Performing the bandit scene in the Round ChurchMatthew Pullen

Play is at the centre of this performance. The set is a patchwork sheet, rife with sewn-on shapes of coloured fabric, and this isn’t a bad representation of the play itself: simple, colourful, slightly mismatch, but very effective. The inventive staging of cross-dressing allows, like the sheet, many pockets within the play. The fantastical pockets see characters constantly utilising hidden depths to extract props, in the same way these actors reach within themselves to serve up an array of often unexpected identities for us to enjoy. After a slightly shaky first few scenes the actors, and the audience with them, seem to find their feet. This show is a prime example of where actors can make or break a performance: in this instance, the cast and their show shone.

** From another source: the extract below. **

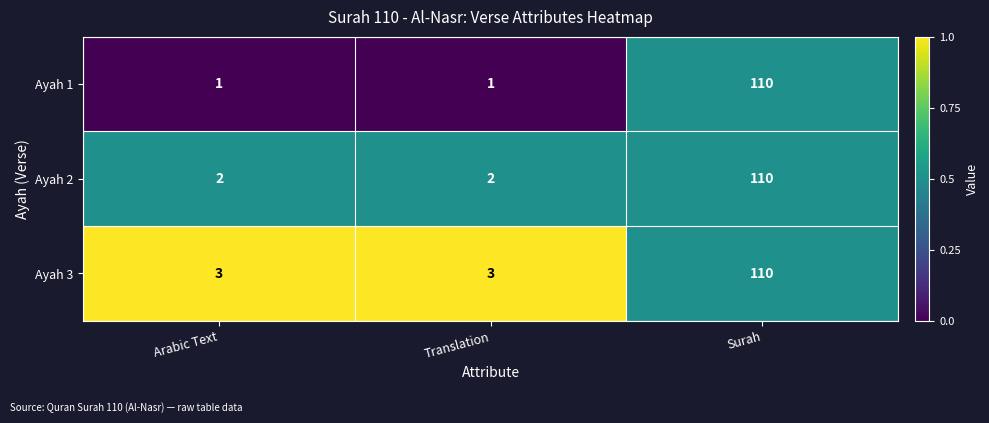

True or false: Ayah 2 has a value of 2 at Arabic Text.

True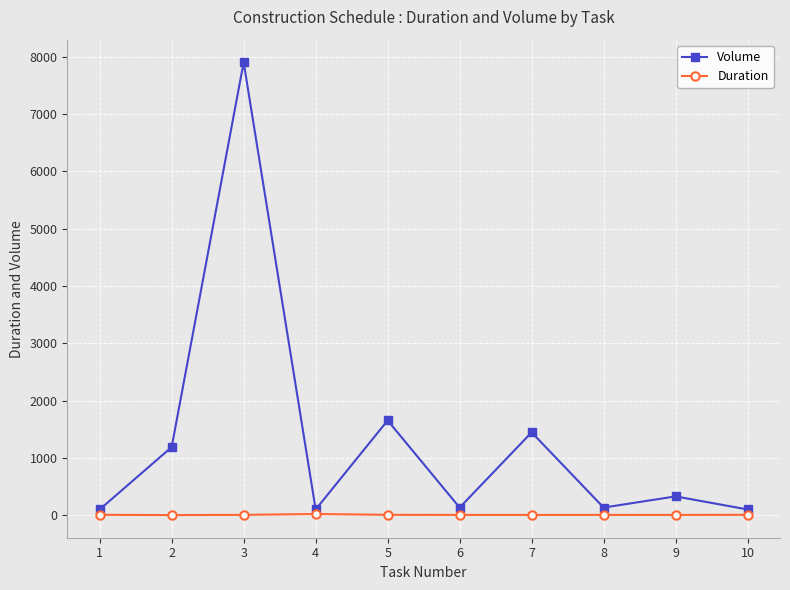

Rank the series by their maximum value, from highest to lowest.

Volume, Duration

The play pivots on relationships, tracking the highs and lows of Valentine and Proteus, a pair of friends who set out, one to seek fortune the other love, and end up fighting over the same woman. So it is unsurprising that the staging is slap-stick; the hyperbolic waving of Maria Pawlikowska as Speed wobbles on the edges of caricature, almost passing into chaos, but never quite. Laura Jayne Ayres is a sensation, waggling across the stage with breaches thrust forward as Lance, the next minute reserved and composed as the awkward Turio. Lauren Hutchinson as the Duke is a triumph.

The delivery is at times incredibly touching, with Charlotte Quinney as Valentine and Olivia Emden as Proteus beautifully portraying the complexities of male friendship, Emden in particular delivering lines with ease and unwavering conviction. Sam Curry as the virtuous Silvia – the object of their competing affections – makes a brilliant blushing maid, fan-flapping gasps and all. Similarly Will Peck’s fretful hair stroking as the scorned but brave Julia is touching, as is Freddie Sawyer’s continual cooing as Lucetta and Eglamour. Each character excels in the small expressions, the sideways glances, the grimaces, the cheeky winks. Every one of the cast is wonderfully aware of their presence on stage, not merely individually but as a troop, revelling in a story that tests human relationships in all their forms.

It’s unnerving how well the cast slip between roles, the eerie naturalness of the gender switch illuminating the power of actors and the stage itself. This power is most evident at the start and end of the play, the actors dressing on stage, singing to themselves, trading clothes. At the end, as they slip off their identities, the cast burst into a jaunty song and dance in true Shakespearian style. To act is to transform, and these actors prove that with real acting it shouldn’t matter which gender you’re playing, recasting Shakespeare in style.